◆ Passage provided
--

Three Ohio Coaches Among Top Ten Most Hated

Submitted by Edward Khil on May 25th, 2012 at 9:12 PM

ESPN has released a list of "College Football's Most Hated Coaches." While Steve Spurrier ranks #1, Woody Hayes, Jim Tressel and Urban Meyer all made the cut, as well (along with Rich Rodriguez).

The article is by Mark Schlabach, and appears to be wholly unscientific. But I can't argue with most on the list.

http://espn.go.com/blog/ncfnation/post/_/id/61644/college-footballs-most-hated-coaches

Comments

M-Dog

May 25th, 2012 at 9:23 PM ^

RR is the only one hated for losing.  All the rest are hated by oppsoing fans for winning too much.  (Or for being unstable slimeballs like Kiffin and Petrino.)

bjk

May 26th, 2012 at 3:26 PM ^

is that he is an excellent OC who was fortuitously paired with an excellent DC at WV when he made the leap to HC, and exposed when UM cheaped out on a DC.

Would Hoke have fared better here in '08? Even without real money to hire assistants, I doubt Hoke would have ever put his secondary in the hands of someone like Gibson. He certainly would not have done as well as he did starting in '11. Anyway, I think the timing was as fortuitous for Hoke as it was shitty for RR; he got two years experience at SDSU, which was a promotion from Ball State, and the additional experience building programs. He also knew where he was headed all along, while RR found himself at an institutional dead end almost immediately after slamming the door on his first escape offer at Bama. UM was a little like Anywhere But Working for Pastilong to RR, which made everything a little unsettled for everyone. That, and a fractious and entitled UM community that was just realizing that Generalissimo Bo was no longer cracking heads and enforcing discipline -- picture Yugoslavia after Tito. As time goes on I can start to imagine how '08 could happen to either UM or RR.

From what I saw, entitled goons at WVU started making it impossible for RR to stay shortly after he gave his pledge to WVU. He built a gravy train, and then all the parasites wanted to suck off it, which is normal, and then they all wanted to get to drive it, which is also normal but intolerable. And all along, he seems to take the blowback created by the double-dealings of Pastilong, BM and MSC. (Gibson is still his fault -- here and at Arizona.)

I hope he gets a chance to set up his old formula for success from WV and to put all of the crap that fell on his head behind him. I think he showed himself to be a genuine, well-meaning and honest administrator as well as a powerful offensive mind while here, despite all the rest, which is hard to grasp after all the kerfluffle thrown up by the turkeys at WVU, the MSM smelling a "decline and fall" headline, the blame-shifting of BM and MSC covering up their own potentially firable offenses and, most of all, a rancid coalition of unethically ambitious local press and implacable RR-hating fifth-columnists inside our own AD. I hope, and we will see soon enough, that RR's departure from UM turns out to be a win for both. I can't remember if DB ever came out and said that it was all just too much to keep fighting back against even if success was on the way, but I remember getting that impression and at the time I though it was all unfair.

--

◆ Recorded information
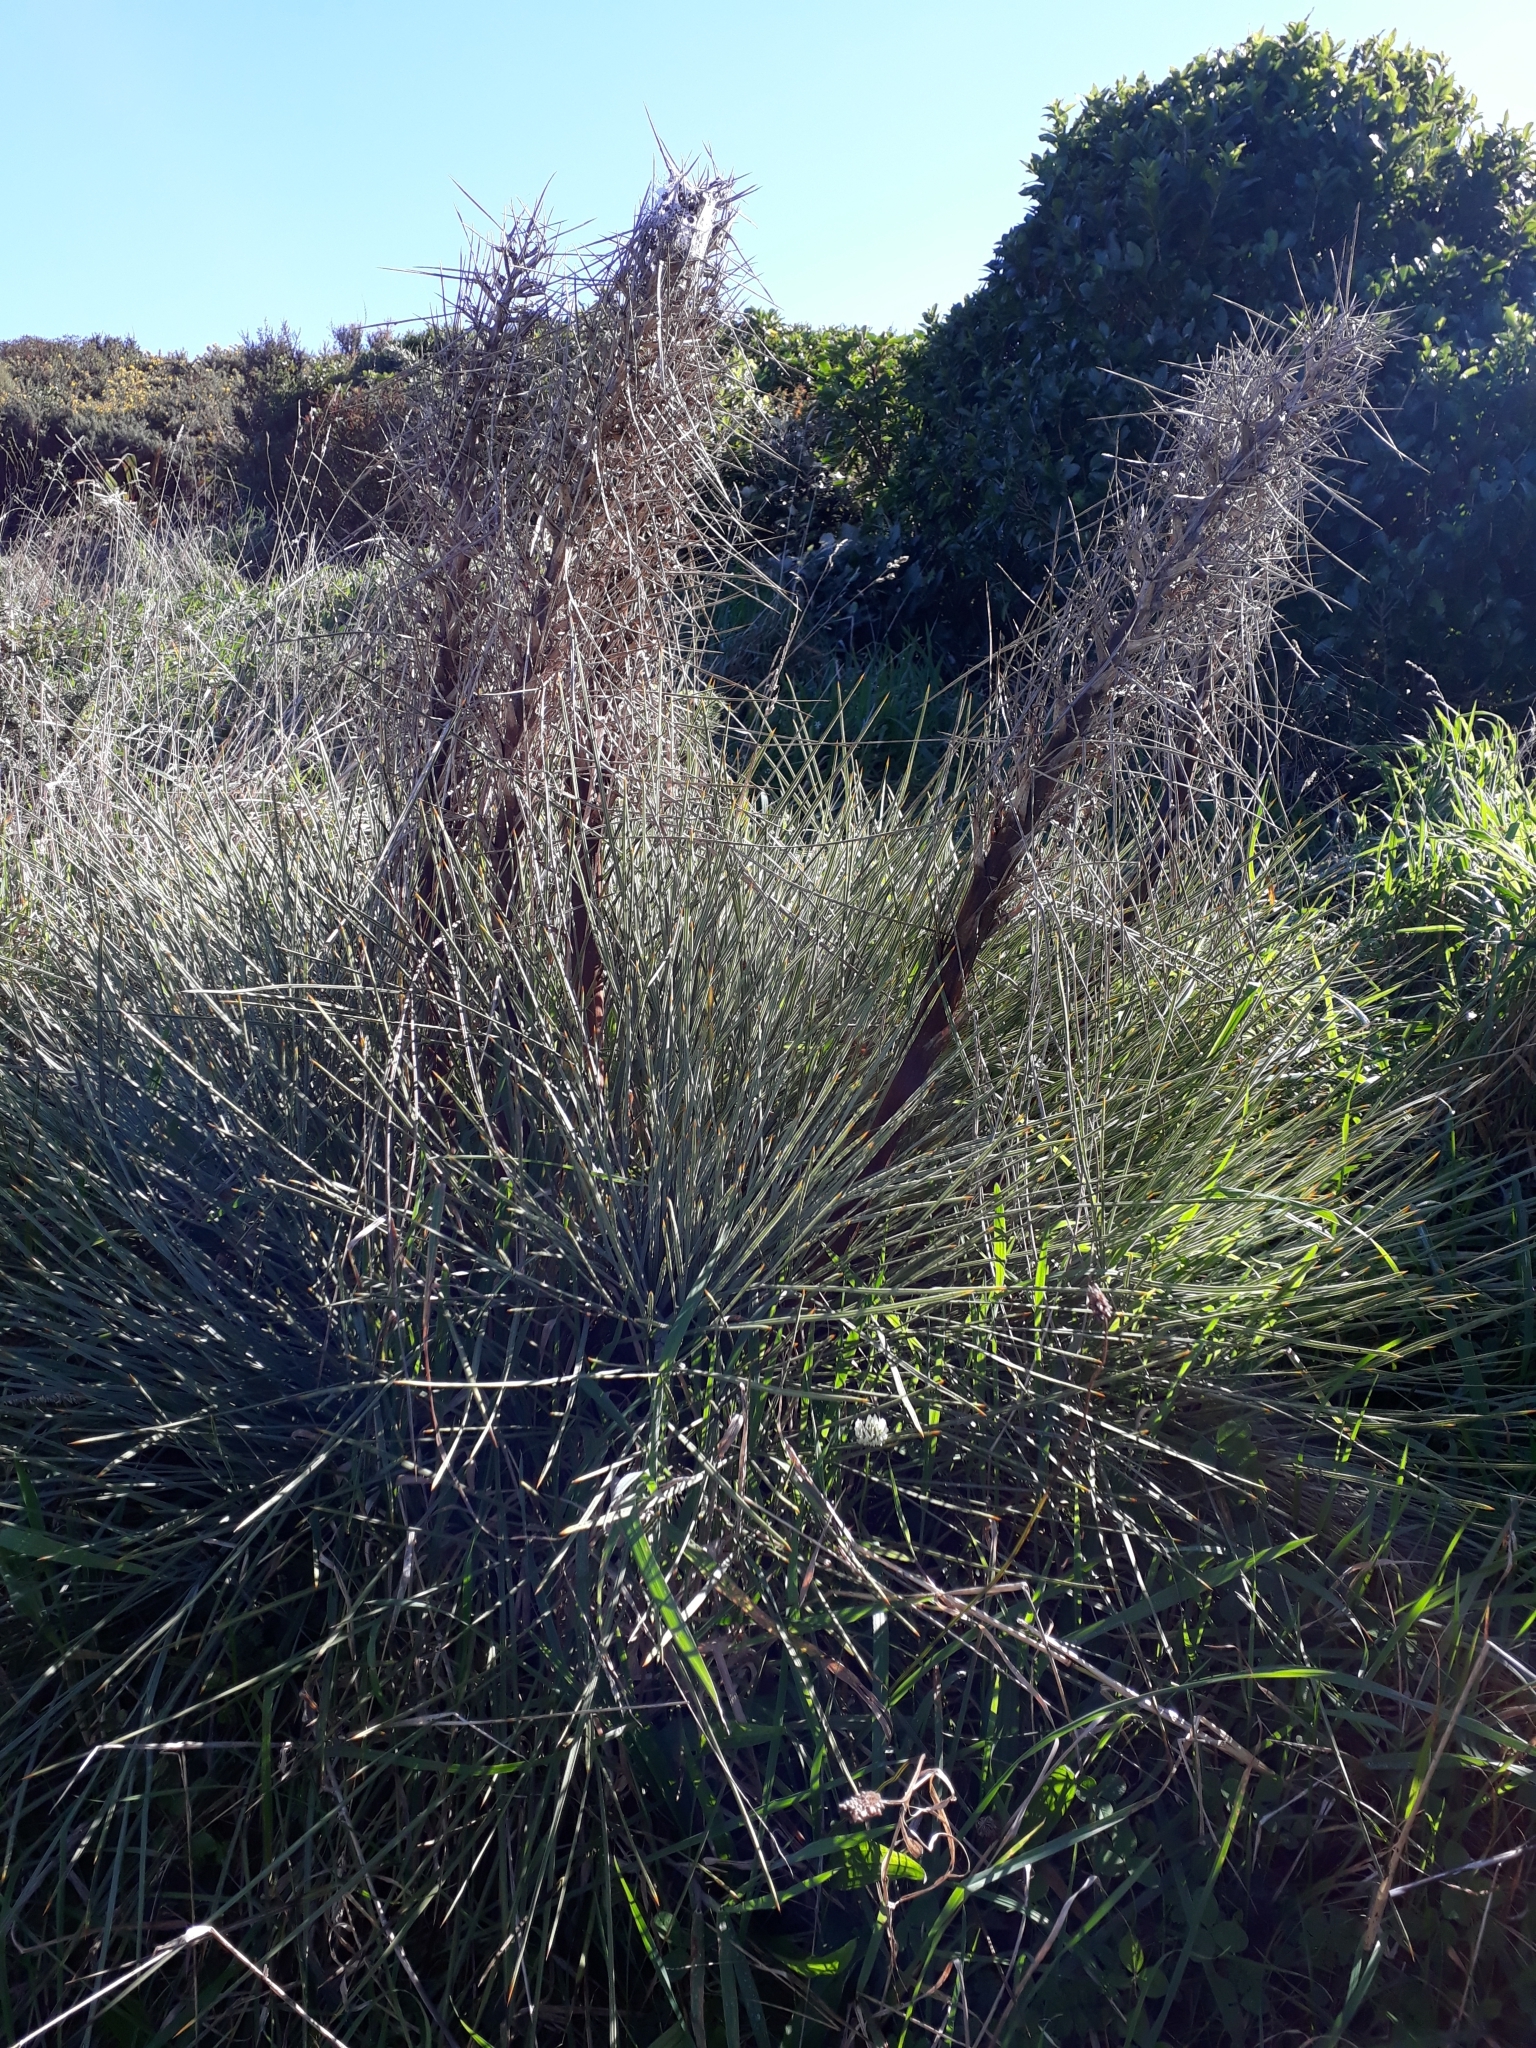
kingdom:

--

◆ Exercise
From the most-hated-coaches thread above, copy word for word the stretch from "RR is the only" to "out on a DC.".

◆ Task result
RR is the only one hated for losing.  All the rest are hated by oppsoing fans for winning too much.  (Or for being unstable slimeballs like Kiffin and Petrino.)

bjk

May 26th, 2012 at 3:26 PM ^

is that he is an excellent OC who was fortuitously paired with an excellent DC at WV when he made the leap to HC, and exposed when UM cheaped out on a DC.